Journalists talk about their release seven years after the “Black Spring”

The words “Definitive Departure” were stamped in the passports of all the Cuban journalists who were released in July and August in exchange for a forced exile. A total of 27 of them were arrested because of their opinions during the “Black Spring” crackdown of March 2003, and were given sentences ranging from 14 to 27 years in prison. Nineteen of them were still in prison at the time of the dynastic transfer of power between the Castro brothers in February 2008. Now – together with four other journalists who were arrested subsequently – six of the original 27 are still waiting to be released from prison and, almost certainly, to be sent into exile as well. Have they recovered their “freedom”? Not according to the journalists who were interviewed for this video in Madrid on 19 and 20 August, just as three more were arriving from Havana. “I will be free when my country is free,” said Ricardo González Alfonso, Reporters Without Borders correspondent and founder of the magazine De Cuba.

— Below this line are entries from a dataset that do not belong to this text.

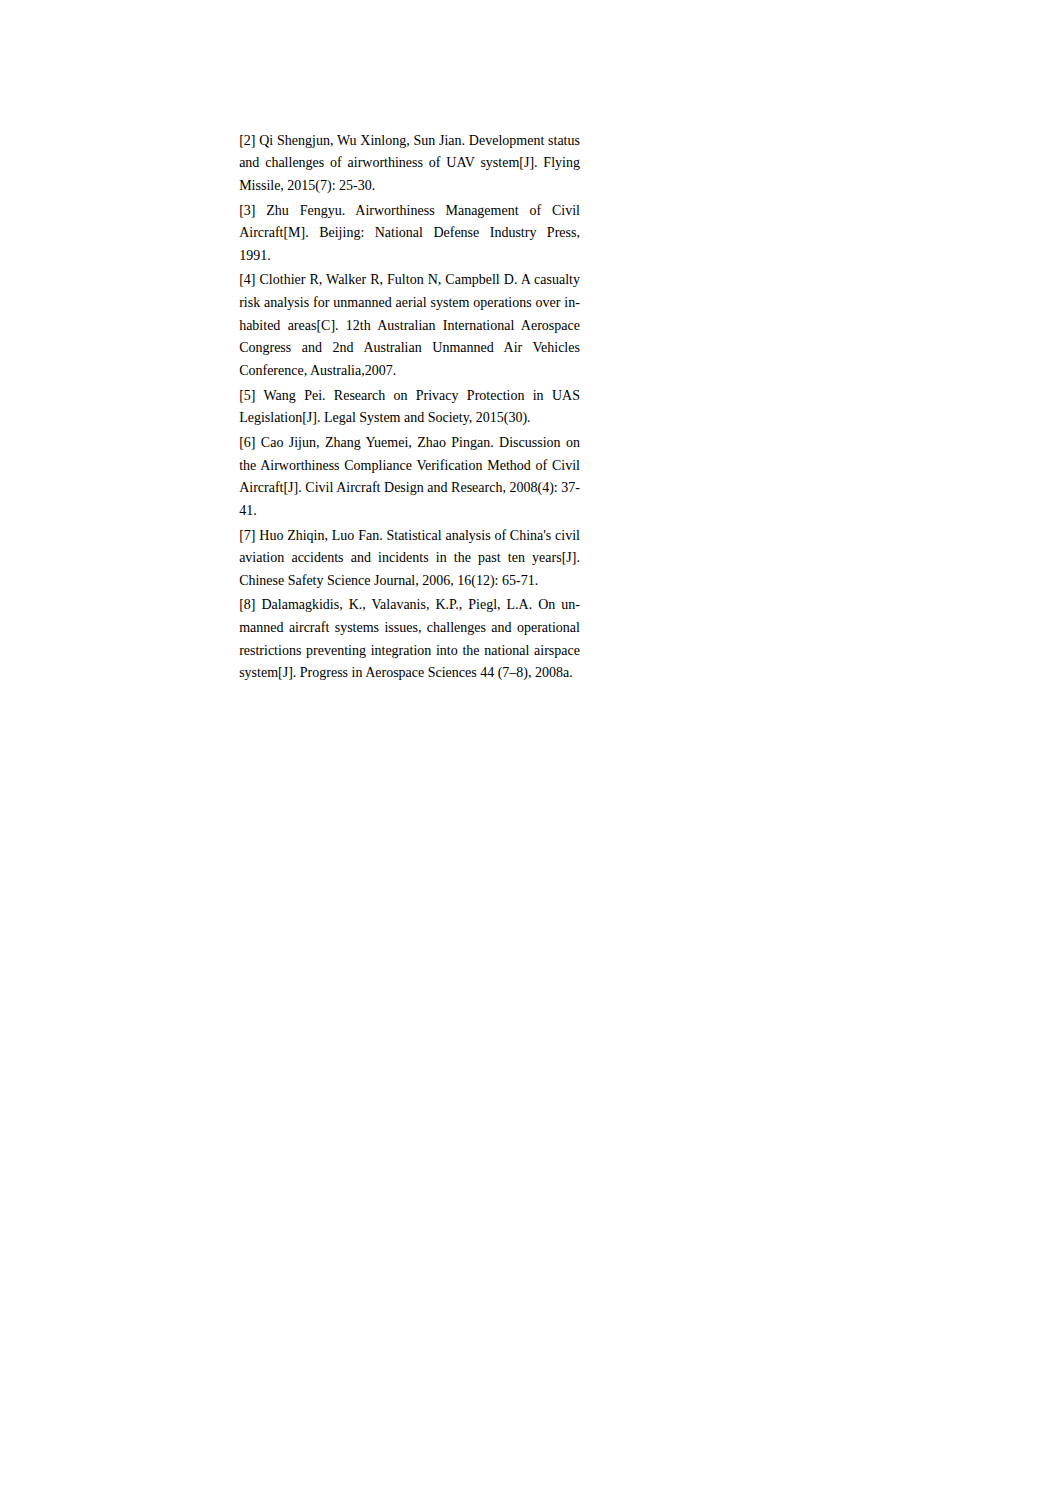[2] Qi Shengjun, Wu Xinlong, Sun Jian. Development status and challenges of airworthiness of UAV system[J]. Flying Missile, 2015(7): 25-30.
[3] Zhu Fengyu. Airworthiness Management of Civil Aircraft[M]. Beijing: National Defense Industry Press, 1991.
[4] Clothier R, Walker R, Fulton N, Campbell D. A casualty risk analysis for unmanned aerial system operations over inhabited areas[C]. 12th Australian International Aerospace Congress and 2nd Australian Unmanned Air Vehicles Conference, Australia,2007.
[5] Wang Pei. Research on Privacy Protection in UAS Legislation[J]. Legal System and Society, 2015(30).
[6] Cao Jijun, Zhang Yuemei, Zhao Pingan. Discussion on the Airworthiness Compliance Verification Method of Civil Aircraft[J]. Civil Aircraft Design and Research, 2008(4): 37-41.
[7] Huo Zhiqin, Luo Fan. Statistical analysis of China's civil aviation accidents and incidents in the past ten years[J]. Chinese Safety Science Journal, 2006, 16(12): 65-71.
[8] Dalamagkidis, K., Valavanis, K.P., Piegl, L.A. On unmanned aircraft systems issues, challenges and operational restrictions preventing integration into the national airspace system[J]. Progress in Aerospace Sciences 44 (7–8), 2008a.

Part one
Part two
The forced exile of these independent journalists is clearly not a sign of the “opening” on the part of the Cuban government that some have been hoping for. We nonetheless welcome the fact that these men, whose only crime was to try to do reporting that was not controlled by the authorities, can finally start a new life. We also hail everything the Spanish government and the Cuban Catholic Church have done to help them. And we finally reiterate our view that the absurd US embargo that has been in place since 1962 must be lifted in order to force the Castro regime to keep its international undertakings.